Job
Copy, word for word, the stretch of the records from the line containing "Is the sum of" through the end of the records.

Recorded information
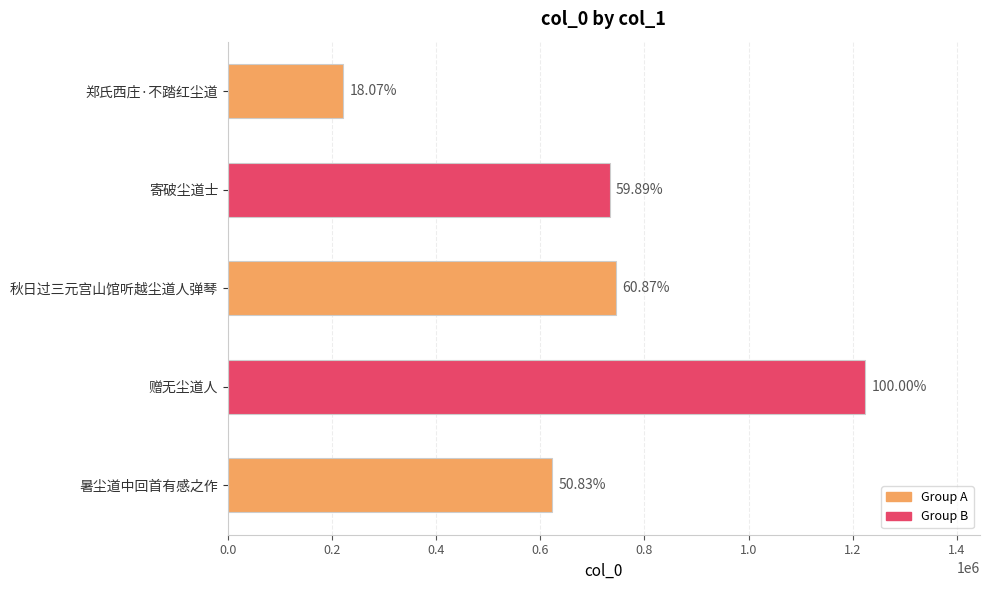

What is the greatest value displayed?

1223995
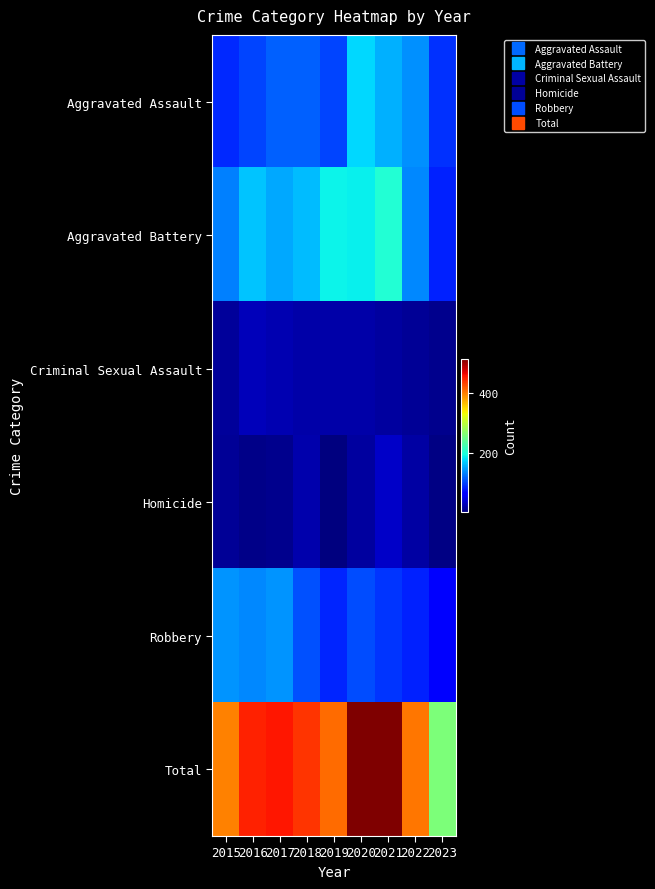

What is the total value across all series at 2018?

880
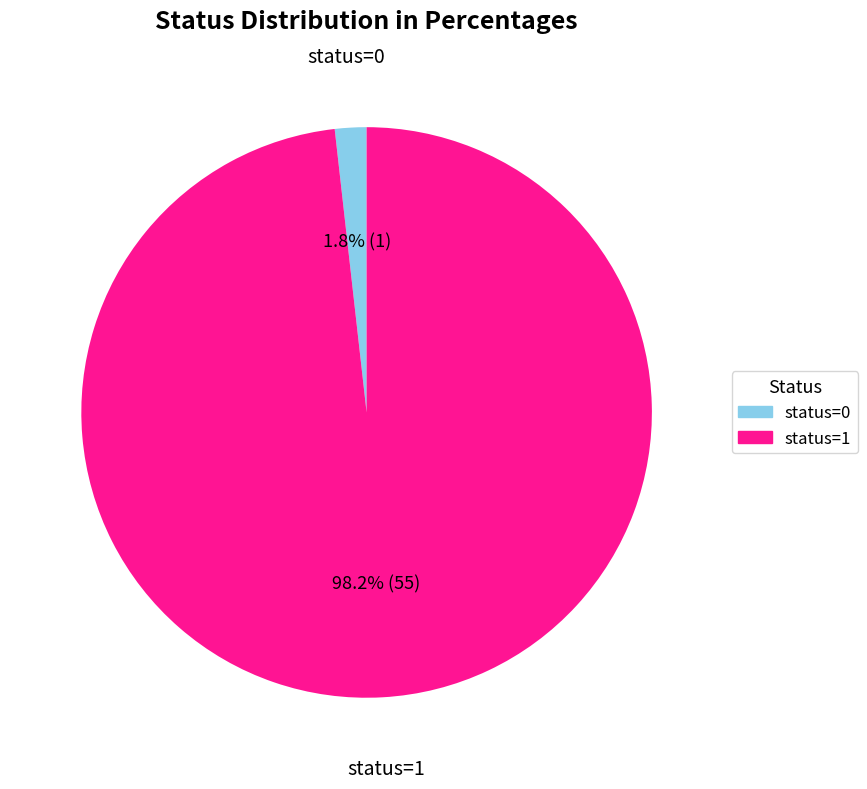

Is the sum of status=1 and status=0 greater than half?

Yes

Result
Is the sum of status=1 and status=0 greater than half?

Yes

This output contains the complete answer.